Martha's heart banged like a bongo drum. Her hands went clammy. What was he going to do? She braced for a ruthless heckling—or a general pulverizing.

“So,” jeered Rufus, “how's old genius, intellect, learned, brilliant, nimble-wit, clever-as-they-come, sharp-as-a-tack, smart-as-a-whip little daughter-of-a-jani
tor, Mar-thur
?”

(Rufus didn't really know what all those words meant. He was spouting them from a thesaurus he'd stolen.)

“Fine,” said Martha in the strongest voice she could muster. “And my name is MARTHA,” she added proudly. (It was also her dear deceased mother's name.)

“MAR-THUR! MAR-THUR! MARTHUR!” Rufus bellowed.

“MAR-THUR! MAR-THUR! MAR-THUR!” chanted his toughs.

Dr. Klunk was walking by. He jumped right in. “MAR-THUR! MAR-THUR! MARTHUR!” Then he waddled to the office and boomed the name over the loudspeaker.

Like a bad case of chicken pox, the awful new label raged through school.
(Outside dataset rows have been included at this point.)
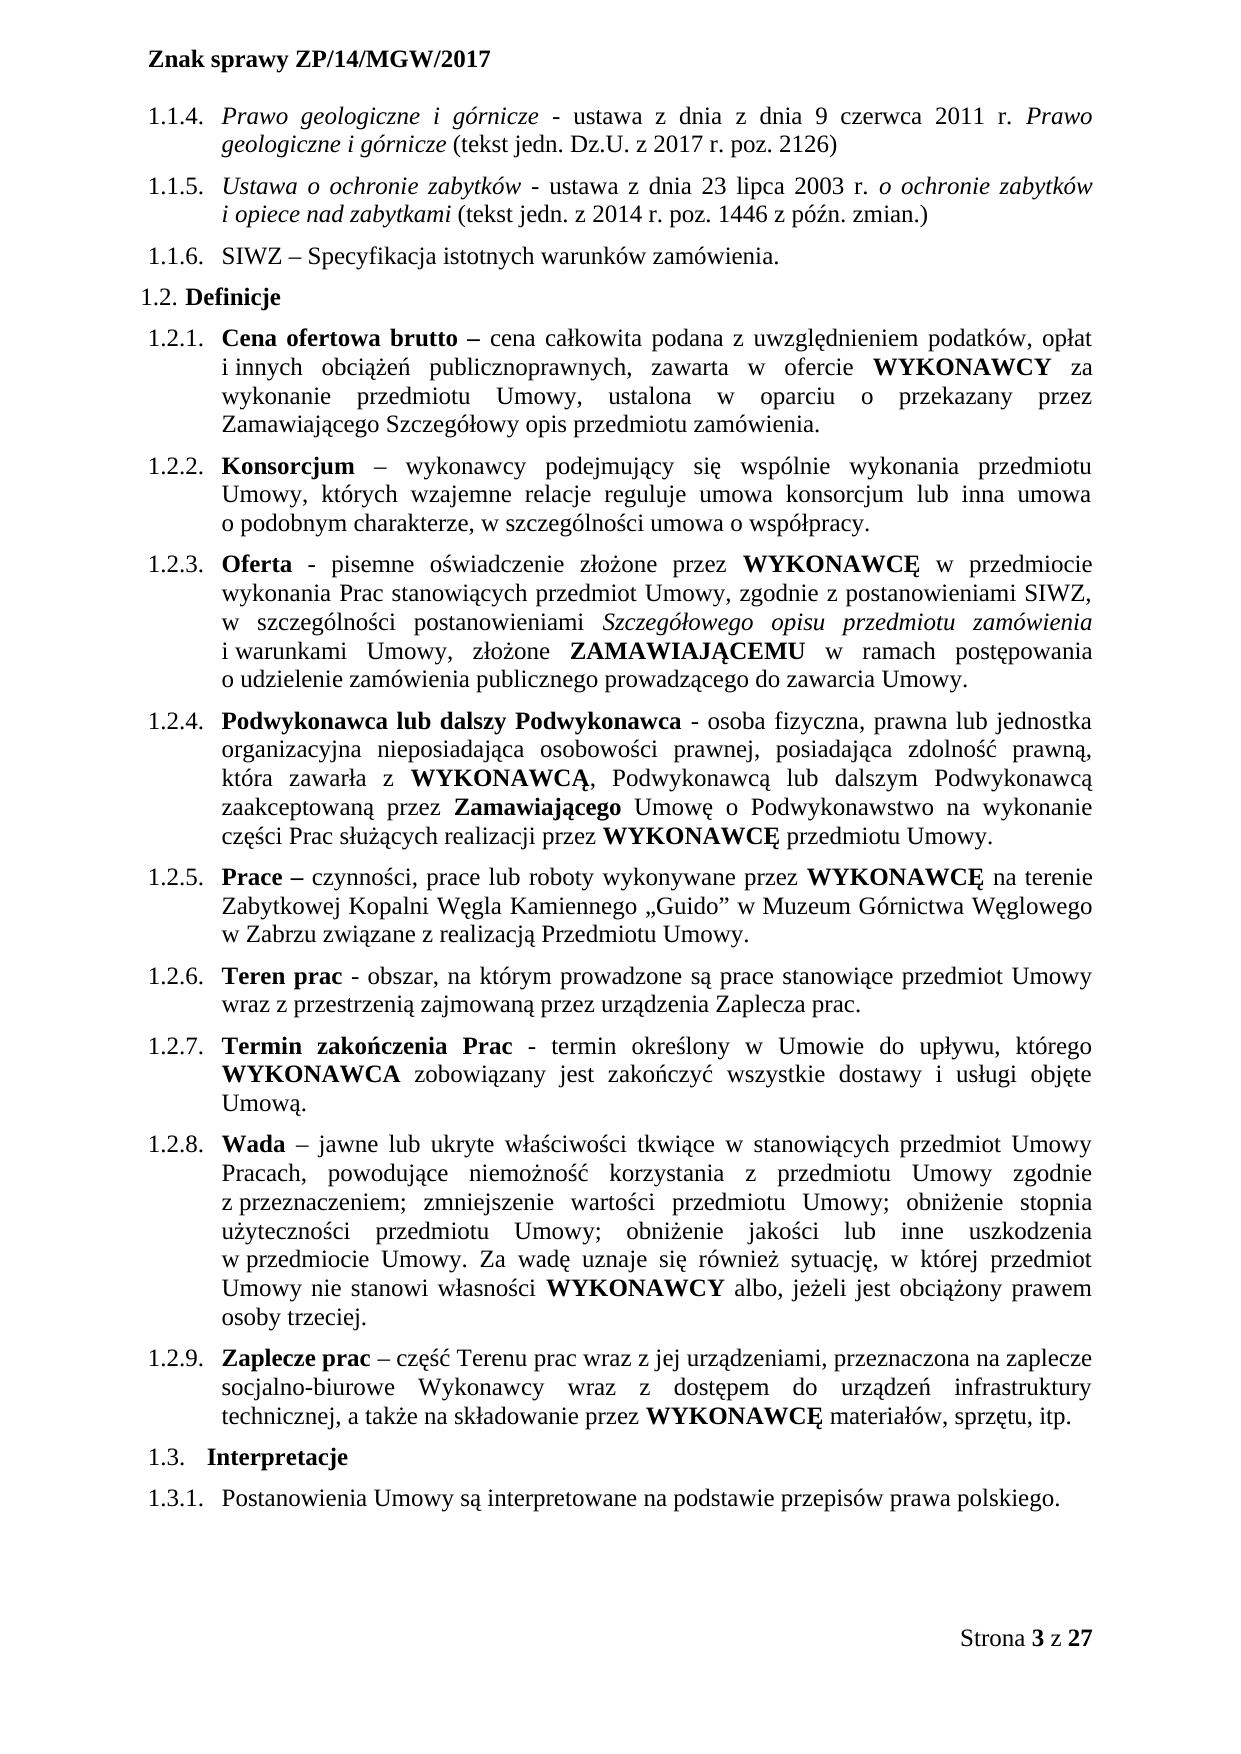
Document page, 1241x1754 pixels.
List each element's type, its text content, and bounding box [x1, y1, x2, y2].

list Prace – czynności, prace lub roboty wykonywane przez WYKONAWCĘ na terenie Zabytkowej Kopalni Węgla Kamiennego „Guido” w Muzeum Górnictwa Węglowego w Zabrzu związane z realizacją Przedmiotu Umowy. [148, 862, 1093, 948]
list Konsorcjum – wykonawcy podejmujący się wspólnie wykonania przedmiotu Umowy, których wzajemne relacje reguluje umowa konsorcjum lub inna umowa o podobnym charakterze, w szczególności umowa o współpracy. [148, 451, 1093, 537]
list Oferta - pisemne oświadczenie złożone przez WYKONAWCĘ w przedmiocie wykonania Prac stanowiących przedmiot Umowy, zgodnie z postanowieniami SIWZ, w szczególności postanowieniami Szczegółowego opisu przedmiotu zamówienia i warunkami Umowy, złożone ZAMAWIAJĄCEMU w ramach postępowania o udzielenie zamówienia publicznego prowadzącego do zawarcia Umowy. [148, 549, 1093, 693]
list SIWZ – Specyfikacja istotnych warunków zamówienia. [148, 241, 1093, 269]
list Definicje [140, 282, 1093, 311]
list Interpretacje [148, 1442, 1093, 1471]
list Podwykonawca lub dalszy Podwykonawca - osoba fizyczna, prawna lub jednostka organizacyjna nieposiadająca osobowości prawnej, posiadająca zdolność prawną, która zawarła z WYKONAWCĄ, Podwykonawcą lub dalszym Podwykonawcą zaakceptowaną przez Zamawiającego Umowę o Podwykonawstwo na wykonanie części Prac służących realizacji przez WYKONAWCĘ przedmiotu Umowy. [148, 706, 1093, 849]
list Wada – jawne lub ukryte właściwości tkwiące w stanowiących przedmiot Umowy Pracach, powodujące niemożność korzystania z przedmiotu Umowy zgodnie z przeznaczeniem; zmniejszenie wartości przedmiotu Umowy; obniżenie stopnia użyteczności przedmiotu Umowy; obniżenie jakości lub inne uszkodzenia w przedmiocie Umowy. Za wadę uznaje się również sytuację, w której przedmiot Umowy nie stanowi własności WYKONAWCY albo, jeżeli jest obciążony prawem osoby trzeciej. [148, 1129, 1093, 1331]
list Termin zakończenia Prac - termin określony w Umowie do upływu, którego WYKONAWCA zobowiązany jest zakończyć wszystkie dostawy i usługi objęte Umową. [148, 1031, 1093, 1117]
list Prawo geologiczne i górnicze - ustawa z dnia z dnia 9 czerwca 2011 r. Prawo geologiczne i górnicze (tekst jedn. Dz.U. z 2017 r. poz. 2126) [148, 101, 1093, 158]
list Postanowienia Umowy są interpretowane na podstawie przepisów prawa polskiego. [148, 1483, 1093, 1512]
list Teren prac - obszar, na którym prowadzone są prace stanowiące przedmiot Umowy wraz z przestrzenią zajmowaną przez urządzenia Zaplecza prac. [148, 961, 1093, 1018]
list Ustawa o ochronie zabytków - ustawa z dnia 23 lipca 2003 r. o ochronie zabytków i opiece nad zabytkami (tekst jedn. z 2014 r. poz. 1446 z późn. zmian.) [148, 171, 1093, 228]
list Zaplecze prac – część Terenu prac wraz z jej urządzeniami, przeznaczona na zaplecze socjalno-biurowe Wykonawcy wraz z dostępem do urządzeń infrastruktury technicznej, a także na składowanie przez WYKONAWCĘ materiałów, sprzętu, itp. [148, 1343, 1093, 1429]
list Cena ofertowa brutto – cena całkowita podana z uwzględnieniem podatków, opłat i innych obciążeń publicznoprawnych, zawarta w ofercie WYKONAWCY za wykonanie przedmiotu Umowy, ustalona w oparciu o przekazany przez Zamawiającego Szczegółowy opis przedmiotu zamówienia. [148, 323, 1093, 438]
By lunchtime Martha was as forgotten as Horace E. Bloggins. Now she was Marthur, a name as heavy as mud. She'd rather have been pulverized by a busload of bullies, clobbered by a clan of Klunks.

 

After school Martha wandered off by herself down a dim and lonely corridor. She wanted to be alone. She didn't want to hear that horrid new name.

Suddenly—how funny—she felt a strong pull to look up. So she did. She noticed a curious saying chiseled into a slab of bricks above her. A saying she'd never seen before:

 

The King Is Coming—
and It's About Time.

 

(It was worked up in weird old-fashioned writing.) She wondered.
How did I ever miss this?

Here at Horace E. Bloggins—a king? What a silly thing!
Kings were for
old
places, like England or Persia or maybe even Tasmania. Martha didn't really believe it. Still, for a moment she was full of hope. She felt certain that kings were better trained than principals. Better than
her
principal, anyway. A king would make things good for the kids at Bloggins. She thought,
Well, if he's coming, he'd better come NOW.
Maybe a king could even help her with Rufus and Klunk.